§ Goal of the exercise
Could you repeat, word for word, the line with "palanen elää koriraudan" and every line after it in the records below, leaving out any pictures?

§ Supplied data
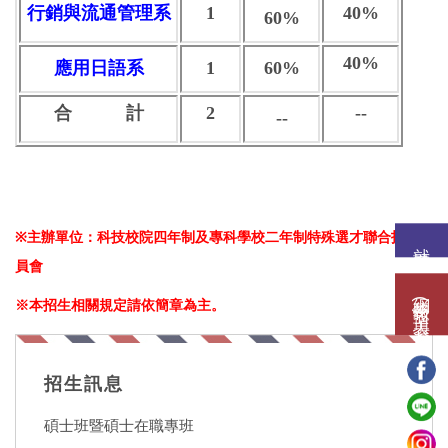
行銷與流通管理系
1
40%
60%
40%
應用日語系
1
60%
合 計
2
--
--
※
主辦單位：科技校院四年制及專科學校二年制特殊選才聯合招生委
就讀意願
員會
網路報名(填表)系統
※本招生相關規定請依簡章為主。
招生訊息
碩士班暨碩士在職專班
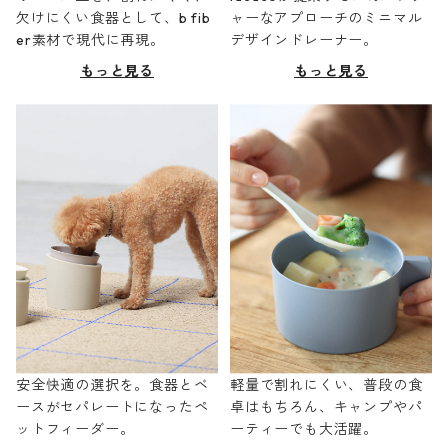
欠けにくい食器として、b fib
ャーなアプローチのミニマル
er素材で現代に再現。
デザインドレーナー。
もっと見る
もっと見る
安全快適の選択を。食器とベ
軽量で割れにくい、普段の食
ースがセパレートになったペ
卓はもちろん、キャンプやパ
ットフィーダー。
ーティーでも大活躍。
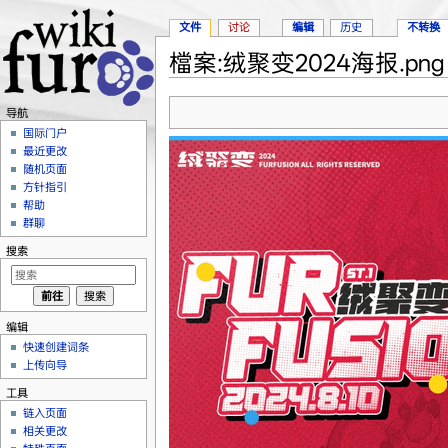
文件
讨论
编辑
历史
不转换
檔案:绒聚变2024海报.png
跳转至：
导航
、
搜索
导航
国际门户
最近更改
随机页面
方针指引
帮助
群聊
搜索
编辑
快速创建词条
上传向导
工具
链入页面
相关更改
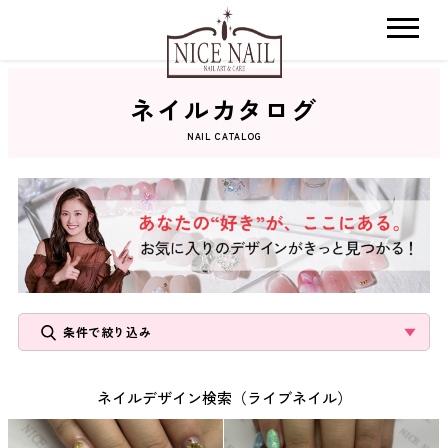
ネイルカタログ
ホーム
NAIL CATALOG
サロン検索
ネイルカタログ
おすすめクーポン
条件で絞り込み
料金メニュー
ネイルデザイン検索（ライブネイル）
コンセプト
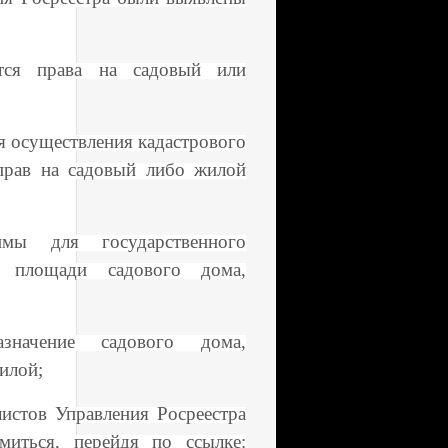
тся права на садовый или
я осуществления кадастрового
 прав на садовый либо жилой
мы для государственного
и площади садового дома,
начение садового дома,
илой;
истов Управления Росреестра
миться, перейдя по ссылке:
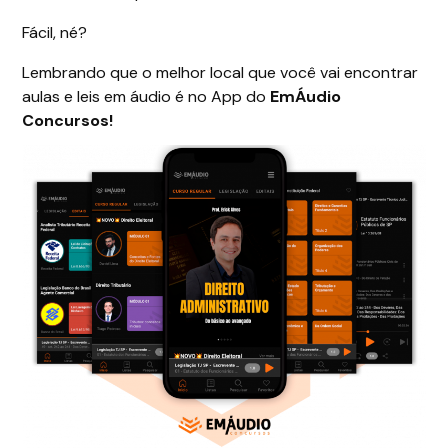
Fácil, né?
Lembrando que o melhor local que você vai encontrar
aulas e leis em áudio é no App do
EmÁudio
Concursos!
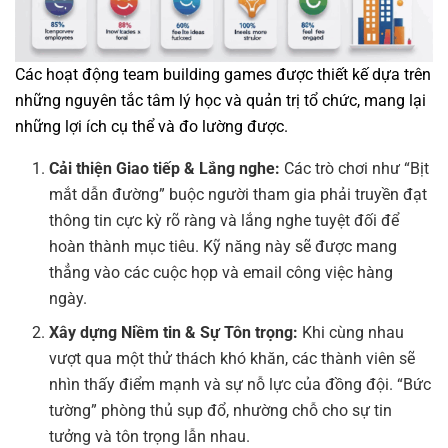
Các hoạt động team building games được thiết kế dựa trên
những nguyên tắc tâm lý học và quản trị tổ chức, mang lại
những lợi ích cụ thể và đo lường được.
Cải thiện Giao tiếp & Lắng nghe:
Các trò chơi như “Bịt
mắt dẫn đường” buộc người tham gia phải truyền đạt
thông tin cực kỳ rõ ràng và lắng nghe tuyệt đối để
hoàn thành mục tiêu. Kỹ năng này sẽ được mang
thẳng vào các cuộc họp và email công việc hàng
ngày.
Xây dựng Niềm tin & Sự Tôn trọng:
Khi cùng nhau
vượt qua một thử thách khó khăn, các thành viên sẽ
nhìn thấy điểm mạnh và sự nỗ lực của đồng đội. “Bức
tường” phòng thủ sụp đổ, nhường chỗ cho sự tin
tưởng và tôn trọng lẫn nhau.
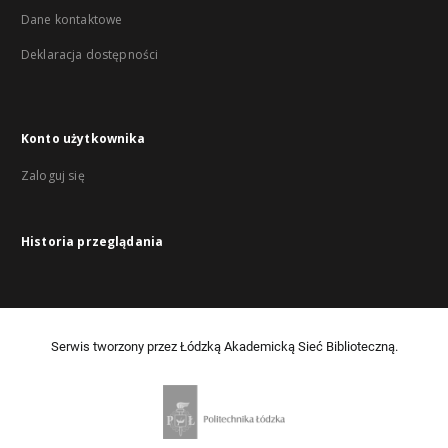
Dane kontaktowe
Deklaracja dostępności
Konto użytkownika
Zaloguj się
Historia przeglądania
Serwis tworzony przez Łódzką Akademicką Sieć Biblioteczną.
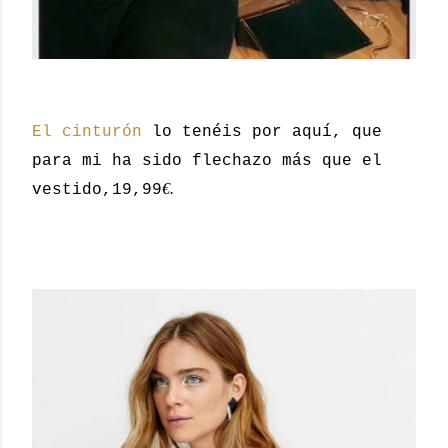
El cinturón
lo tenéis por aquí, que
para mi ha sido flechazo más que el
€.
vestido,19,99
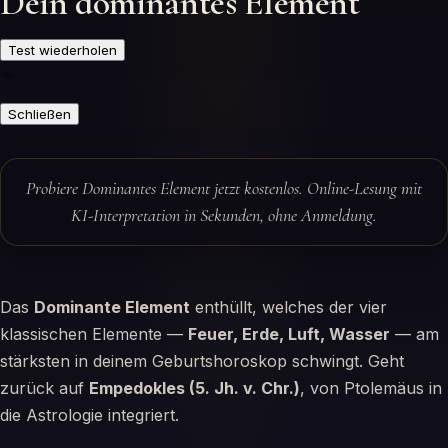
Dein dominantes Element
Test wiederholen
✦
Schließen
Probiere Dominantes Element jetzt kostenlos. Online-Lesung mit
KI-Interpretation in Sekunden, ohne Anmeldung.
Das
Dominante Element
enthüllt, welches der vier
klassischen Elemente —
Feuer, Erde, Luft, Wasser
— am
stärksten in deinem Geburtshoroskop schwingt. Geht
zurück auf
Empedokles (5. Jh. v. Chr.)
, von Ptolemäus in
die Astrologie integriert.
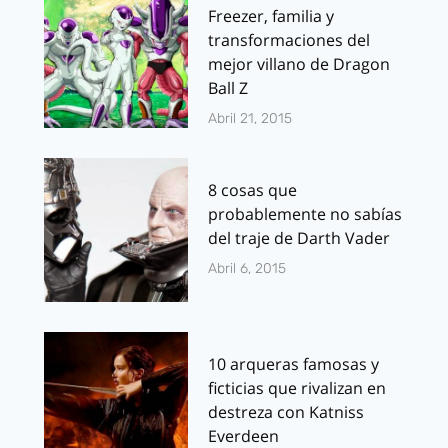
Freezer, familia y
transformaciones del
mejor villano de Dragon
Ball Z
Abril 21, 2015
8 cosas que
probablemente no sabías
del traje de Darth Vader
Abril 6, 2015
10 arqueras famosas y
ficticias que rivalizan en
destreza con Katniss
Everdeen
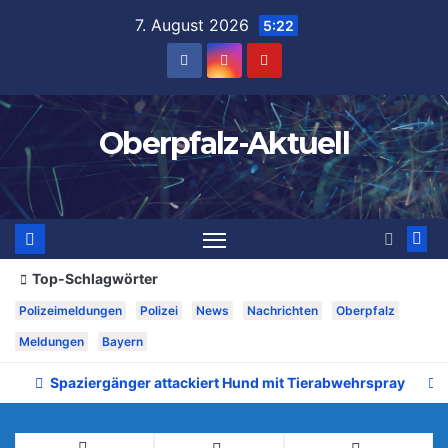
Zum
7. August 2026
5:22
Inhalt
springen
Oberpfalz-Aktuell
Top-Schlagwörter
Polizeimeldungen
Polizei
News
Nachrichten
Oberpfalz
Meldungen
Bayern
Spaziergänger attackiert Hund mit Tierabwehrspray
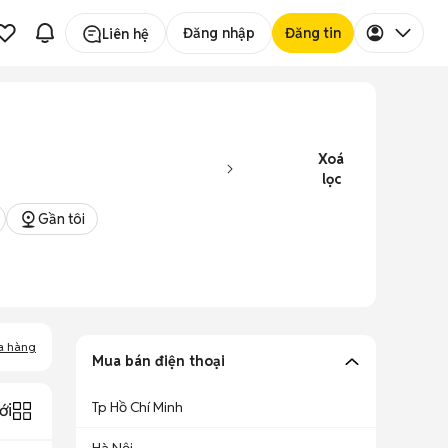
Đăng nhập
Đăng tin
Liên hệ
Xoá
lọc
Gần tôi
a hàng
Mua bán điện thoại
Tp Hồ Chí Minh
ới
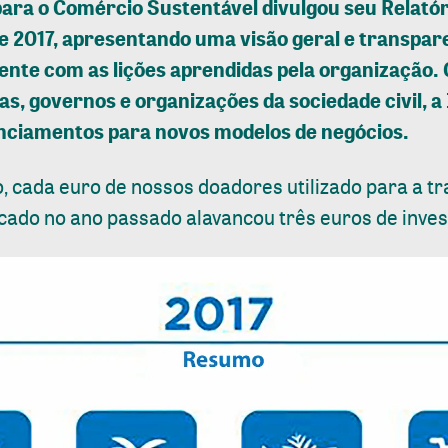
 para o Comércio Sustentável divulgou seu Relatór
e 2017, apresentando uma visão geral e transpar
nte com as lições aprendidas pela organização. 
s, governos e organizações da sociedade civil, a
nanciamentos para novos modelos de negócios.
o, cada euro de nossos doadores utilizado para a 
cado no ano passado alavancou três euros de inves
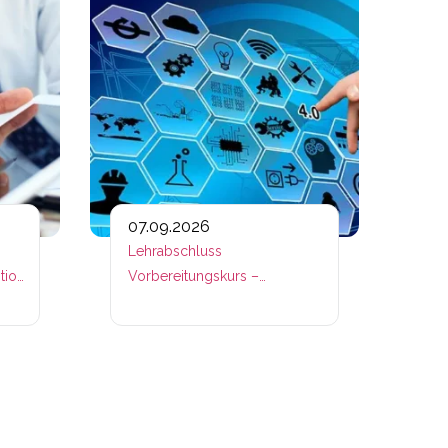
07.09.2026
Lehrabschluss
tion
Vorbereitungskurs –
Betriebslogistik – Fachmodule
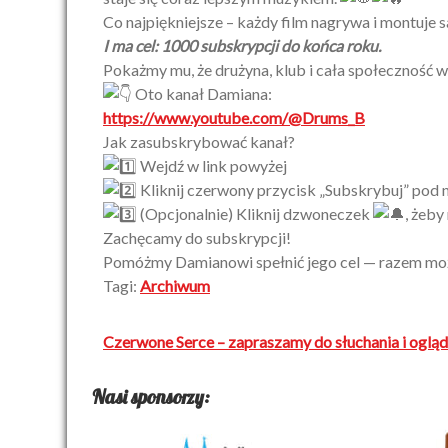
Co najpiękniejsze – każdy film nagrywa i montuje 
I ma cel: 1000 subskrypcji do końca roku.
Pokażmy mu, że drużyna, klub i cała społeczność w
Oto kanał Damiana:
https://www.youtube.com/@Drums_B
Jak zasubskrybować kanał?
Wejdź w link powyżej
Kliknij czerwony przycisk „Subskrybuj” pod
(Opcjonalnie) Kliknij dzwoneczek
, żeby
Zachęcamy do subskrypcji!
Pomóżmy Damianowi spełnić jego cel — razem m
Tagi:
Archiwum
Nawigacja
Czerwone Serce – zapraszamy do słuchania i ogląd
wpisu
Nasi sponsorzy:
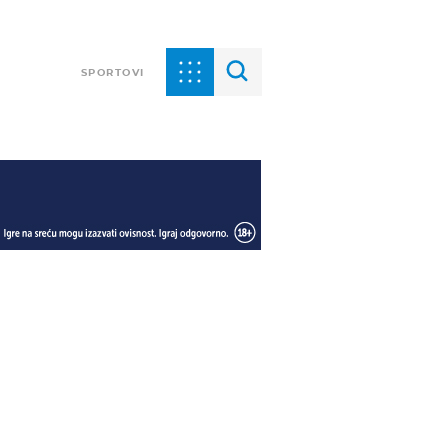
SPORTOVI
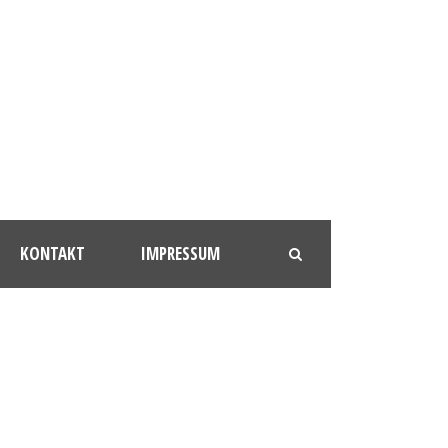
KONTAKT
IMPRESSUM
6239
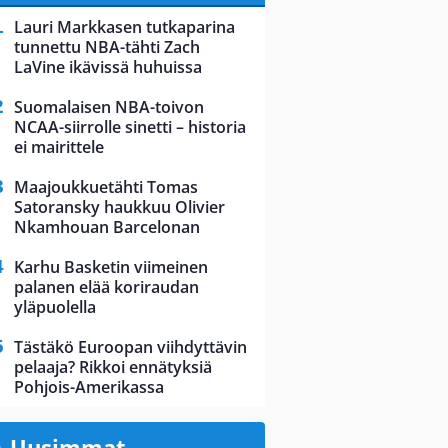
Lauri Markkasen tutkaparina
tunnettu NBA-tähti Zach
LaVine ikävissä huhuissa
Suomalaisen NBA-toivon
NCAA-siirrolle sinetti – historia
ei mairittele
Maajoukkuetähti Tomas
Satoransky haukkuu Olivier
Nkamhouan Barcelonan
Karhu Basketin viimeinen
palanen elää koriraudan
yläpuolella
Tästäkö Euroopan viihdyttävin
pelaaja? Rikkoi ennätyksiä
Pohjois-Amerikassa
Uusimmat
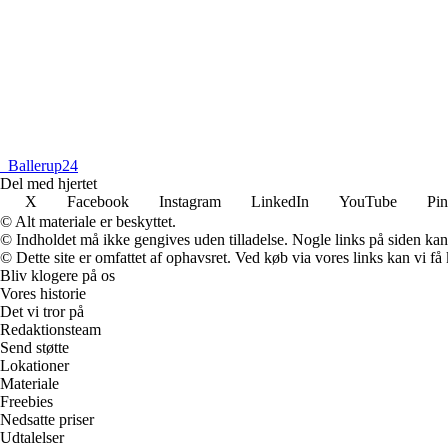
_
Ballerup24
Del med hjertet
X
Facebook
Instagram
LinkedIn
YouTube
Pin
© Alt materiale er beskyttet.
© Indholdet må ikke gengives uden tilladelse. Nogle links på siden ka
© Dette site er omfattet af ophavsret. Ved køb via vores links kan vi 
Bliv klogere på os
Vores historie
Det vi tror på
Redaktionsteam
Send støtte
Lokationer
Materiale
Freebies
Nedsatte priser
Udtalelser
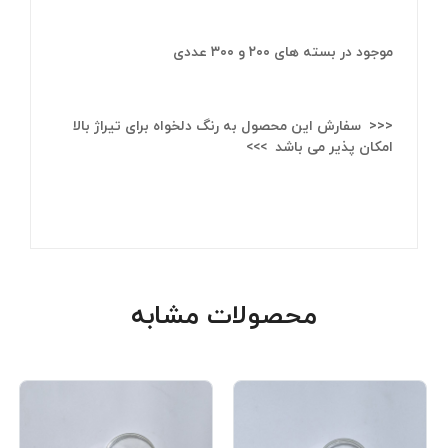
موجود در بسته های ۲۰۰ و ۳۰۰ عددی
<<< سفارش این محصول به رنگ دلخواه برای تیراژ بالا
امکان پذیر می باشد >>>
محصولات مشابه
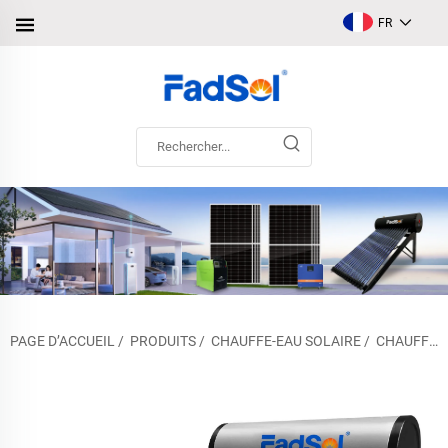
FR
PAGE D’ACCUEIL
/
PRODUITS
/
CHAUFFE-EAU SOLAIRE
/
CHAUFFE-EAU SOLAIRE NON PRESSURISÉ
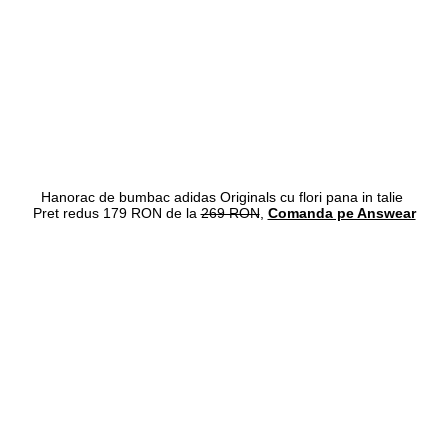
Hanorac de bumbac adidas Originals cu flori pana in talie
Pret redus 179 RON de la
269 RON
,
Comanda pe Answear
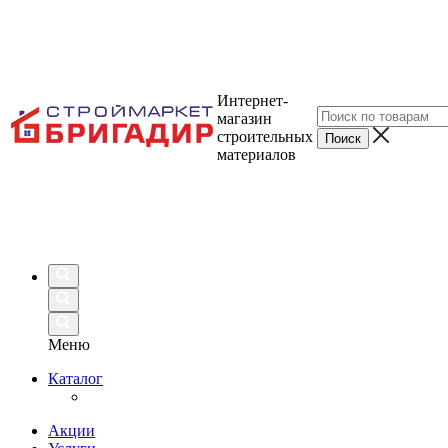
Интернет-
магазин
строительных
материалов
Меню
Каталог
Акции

§ Written answer
palanen elää koriraudan
yläpuolella
Tästäkö Euroopan viihdyttävin
pelaaja? Rikkoi ennätyksiä
Pohjois-Amerikassa
Uusimmat
_
Ballerup24
Del med hjertet
X
Facebook
Instagram
LinkedIn
YouTube
Pin
© Alt materiale er beskyttet.
© Indholdet må ikke gengives uden tilladelse. Nogle links på siden ka
© Dette site er omfattet af ophavsret. Ved køb via vores links kan vi 
Bliv klogere på os
Vores historie
Det vi tror på
Redaktionsteam
Send støtte
Lokationer
Materiale
Freebies
Nedsatte priser
Udtalelser
موجود در بسته های ۲۰۰ و ۳۰۰ عددی
<<< سفارش این محصول به رنگ دلخواه برای تیراژ بالا
امکان پذیر می باشد >>>
محصولات مشابه
FR
PAGE D’ACCUEIL
/
PRODUITS
/
CHAUFFE-EAU SOLAIRE
/
CHAUFFE-EAU SOLAIRE NON PRESSURISÉ
Hanorac de bumbac adidas Originals cu flori pana in talie
Pret redus 179 RON de la
269 RON
,
Comanda pe Answear
Интернет-
магазин
строительных
материалов
Меню
Каталог
Акции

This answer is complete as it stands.